Considerando essas características dessas plataformas de negociação de criptoativos, o estudo publicado pelo BIS propõe, então, uma abordagem alternativa que explora a visibilidade pública do histórico de transações nas blockchains, transformando-a em uma ferramenta de regulação. A ideia central do estudo é criar uma “pontuação de conformidade PLDFT” para unidades ou saldos de criptoativos, incluindo stablecoins, com base na probabilidade de associação com atividades ilícitas. Essa pontuação (de 0 a 100, por exemplo) consideraria a proveniência e o histórico de cada token, identificando se o ativo passou por carteiras “limpas” (allow list) ou “sujas” (deny-listed).
Essa pontuação seria consultada nos momentos de conexão do ambiente cripto com o sistema financeiro tradicional, como na conversão dos criptoativos em moeda fiduciária (off-ramps) por prestadoras de serviços de ativos virtuais (PSAVs), bancos ou emissores de stablecoins, que teriam um dever de verificar a origem e a pontuação dos tokens e, a partir dessa análise, aprovar ou negar as transações, sob pena de responsabilização.
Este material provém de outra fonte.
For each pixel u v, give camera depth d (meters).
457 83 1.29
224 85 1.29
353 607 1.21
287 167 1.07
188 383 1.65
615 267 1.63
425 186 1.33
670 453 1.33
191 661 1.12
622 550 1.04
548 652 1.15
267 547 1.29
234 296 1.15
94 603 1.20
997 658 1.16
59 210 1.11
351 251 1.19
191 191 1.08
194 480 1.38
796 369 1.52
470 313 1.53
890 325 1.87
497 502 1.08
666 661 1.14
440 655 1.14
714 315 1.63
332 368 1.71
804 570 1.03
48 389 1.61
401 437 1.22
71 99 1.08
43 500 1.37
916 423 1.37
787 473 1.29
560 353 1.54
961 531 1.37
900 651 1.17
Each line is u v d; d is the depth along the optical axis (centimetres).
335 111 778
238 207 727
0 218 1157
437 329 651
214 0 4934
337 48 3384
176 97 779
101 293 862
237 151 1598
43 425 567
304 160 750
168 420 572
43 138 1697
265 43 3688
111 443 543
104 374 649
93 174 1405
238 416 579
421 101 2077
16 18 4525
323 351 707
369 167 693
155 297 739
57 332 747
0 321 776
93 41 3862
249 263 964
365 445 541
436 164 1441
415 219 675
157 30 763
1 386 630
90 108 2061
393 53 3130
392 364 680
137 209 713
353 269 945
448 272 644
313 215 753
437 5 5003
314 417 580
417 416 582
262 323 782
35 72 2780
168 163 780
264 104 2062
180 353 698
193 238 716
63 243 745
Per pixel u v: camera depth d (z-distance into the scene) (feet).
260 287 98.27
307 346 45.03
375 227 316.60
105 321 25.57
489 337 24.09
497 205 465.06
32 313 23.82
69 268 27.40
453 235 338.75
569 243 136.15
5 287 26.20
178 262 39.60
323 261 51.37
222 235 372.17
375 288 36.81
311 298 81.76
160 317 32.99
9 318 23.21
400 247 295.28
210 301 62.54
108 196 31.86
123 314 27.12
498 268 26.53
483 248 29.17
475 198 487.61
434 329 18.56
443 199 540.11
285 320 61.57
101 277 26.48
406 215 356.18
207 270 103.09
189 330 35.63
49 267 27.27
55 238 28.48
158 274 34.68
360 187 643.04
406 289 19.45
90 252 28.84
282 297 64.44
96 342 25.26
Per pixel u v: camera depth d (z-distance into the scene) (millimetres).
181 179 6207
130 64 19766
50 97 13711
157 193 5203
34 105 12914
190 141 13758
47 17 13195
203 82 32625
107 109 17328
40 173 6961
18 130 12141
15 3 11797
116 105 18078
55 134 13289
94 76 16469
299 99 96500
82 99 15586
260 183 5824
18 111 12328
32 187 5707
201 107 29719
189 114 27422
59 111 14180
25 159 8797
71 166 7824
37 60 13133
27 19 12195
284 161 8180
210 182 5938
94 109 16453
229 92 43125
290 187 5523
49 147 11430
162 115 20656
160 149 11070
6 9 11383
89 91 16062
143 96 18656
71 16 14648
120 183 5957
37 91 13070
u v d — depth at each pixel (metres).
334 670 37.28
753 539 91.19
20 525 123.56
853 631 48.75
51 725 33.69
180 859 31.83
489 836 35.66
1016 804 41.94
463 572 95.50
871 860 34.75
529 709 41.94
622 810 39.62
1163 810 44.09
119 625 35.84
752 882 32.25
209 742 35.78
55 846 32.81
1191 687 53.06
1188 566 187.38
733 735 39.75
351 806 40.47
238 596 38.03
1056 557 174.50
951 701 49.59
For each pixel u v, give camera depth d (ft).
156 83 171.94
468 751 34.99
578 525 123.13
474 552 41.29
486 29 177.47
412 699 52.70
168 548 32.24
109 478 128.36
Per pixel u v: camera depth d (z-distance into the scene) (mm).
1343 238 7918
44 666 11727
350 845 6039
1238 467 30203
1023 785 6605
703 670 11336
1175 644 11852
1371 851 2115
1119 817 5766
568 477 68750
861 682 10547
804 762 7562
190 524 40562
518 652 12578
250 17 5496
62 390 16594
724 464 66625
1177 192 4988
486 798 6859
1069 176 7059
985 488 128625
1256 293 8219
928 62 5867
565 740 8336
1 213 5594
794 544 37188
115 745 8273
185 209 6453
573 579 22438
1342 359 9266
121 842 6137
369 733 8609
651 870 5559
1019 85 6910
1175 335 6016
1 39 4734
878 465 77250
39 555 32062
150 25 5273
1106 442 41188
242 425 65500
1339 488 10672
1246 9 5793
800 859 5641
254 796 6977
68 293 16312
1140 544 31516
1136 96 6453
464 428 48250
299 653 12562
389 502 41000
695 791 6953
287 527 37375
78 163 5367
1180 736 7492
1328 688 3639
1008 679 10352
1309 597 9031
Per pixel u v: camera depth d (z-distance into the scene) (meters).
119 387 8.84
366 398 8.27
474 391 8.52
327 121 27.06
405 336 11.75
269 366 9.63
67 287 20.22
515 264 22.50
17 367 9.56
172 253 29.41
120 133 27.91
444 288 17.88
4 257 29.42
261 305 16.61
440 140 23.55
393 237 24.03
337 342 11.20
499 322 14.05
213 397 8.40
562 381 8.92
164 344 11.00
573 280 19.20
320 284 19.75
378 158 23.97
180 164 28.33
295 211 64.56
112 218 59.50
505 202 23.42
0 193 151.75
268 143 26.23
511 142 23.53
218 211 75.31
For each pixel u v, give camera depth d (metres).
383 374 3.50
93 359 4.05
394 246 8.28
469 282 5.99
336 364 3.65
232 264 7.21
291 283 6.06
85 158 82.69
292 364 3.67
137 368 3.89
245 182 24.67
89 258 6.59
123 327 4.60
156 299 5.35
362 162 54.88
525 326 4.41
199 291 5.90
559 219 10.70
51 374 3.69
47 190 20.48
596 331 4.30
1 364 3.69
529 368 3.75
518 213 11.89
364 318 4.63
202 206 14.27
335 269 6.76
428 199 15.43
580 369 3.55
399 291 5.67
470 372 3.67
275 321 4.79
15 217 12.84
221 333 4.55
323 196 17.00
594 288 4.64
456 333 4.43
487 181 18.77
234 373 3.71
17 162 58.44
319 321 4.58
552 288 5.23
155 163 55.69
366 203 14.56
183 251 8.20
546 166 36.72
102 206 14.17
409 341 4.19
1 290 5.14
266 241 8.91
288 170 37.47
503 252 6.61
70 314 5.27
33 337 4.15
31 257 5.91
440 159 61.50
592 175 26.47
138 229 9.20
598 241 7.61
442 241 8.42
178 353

Segundo o estudo, cada país poderia definir os critérios de pontuação e conversão em moeda, incorporando regras locais como regulamentações cambiais, tributação ou proteção ao consumidor, o que ajudaria a preservar a soberania monetária em face do uso transfronteiriço de stablecoins e outros criptoativos. O estudo aponta que, no cenário proposto, é imprescindível a cooperação internacional para compartilhamento de informações e estabelecimento de diretrizes gerais.
No Brasil, de acordo com o Decreto nº 11.563/2023, a competência originária para disciplinar o mercado de ativos virtuais (criptoativos) é do Banco Central, que, no fim de 2024, submeteu à consulta pública minutas de resoluções sobre a prestação de serviços de ativos virtuais. Aguarda-se para o final de 2025 a edição da norma do Banco Central que irá regulamentar a criptoeconomia brasileira.
Na Consulta Pública nº 109/2024, que trouxe a proposta do Banco Central para disciplinar a constituição e o funcionamento das PSAVs e a prestação de serviços de ativos virtuais por outras instituições autorizadas a funcionar pela autarquia, há diversos dispositivos estabelecendo obrigações relacionadas a PLDFT às PSAVs, todas elas espelhadas no modelo tradicional de fiscalização, monitoramento, supervisão e enforcement aplicado nos mercados financeiros e de capitais, tais como: a) possuir um diretor ou administrador responsável pelo cumprimento das normas de PLDFT; b) estabelecer políticas e procedimentos de PLDFT e mantê-los permanentemente atualizadas; e c) monitorar, identificar, analisar e comunicar às autoridades competentes as operações com indícios de infrações às normas de PLDFT.
Ainda que não represente necessariamente a posição do BIS sobre o assunto, o mérito do estudo apresentado no Boletim nº 111 é reconhecer que os mercados de criptoativos diferem significativamente dos mercados financeiros e de capitais tradicionais, e propor soluções a partir dessas diferenças.
Ao Banco Central, neste momento em que processa as contribuições fornecidas pelo mercado na Consulta Pública nº 109/2024, cabe identificar as peculiaridades dos mercados de criptoativos a partir da prática e dos estudos nacionais e internacionais feitos sobre o assunto, e incorporá-las à experiência nacional de políticas públicas de PLDFT para, ao final, apresentar à sociedade uma regulamentação nacional para o mercado brasileiro de criptoativos que equilibre o respeito a suas peculiaridades; a proteção dos investidores e do Sistema Financeiro Nacional; o fomento à livre iniciativa, concorrência e inovação nos produtos e serviços financeiros; a integração do mercado brasileiro ao mercado global; e o compartilhamento de informações com autoridades estrangeiras.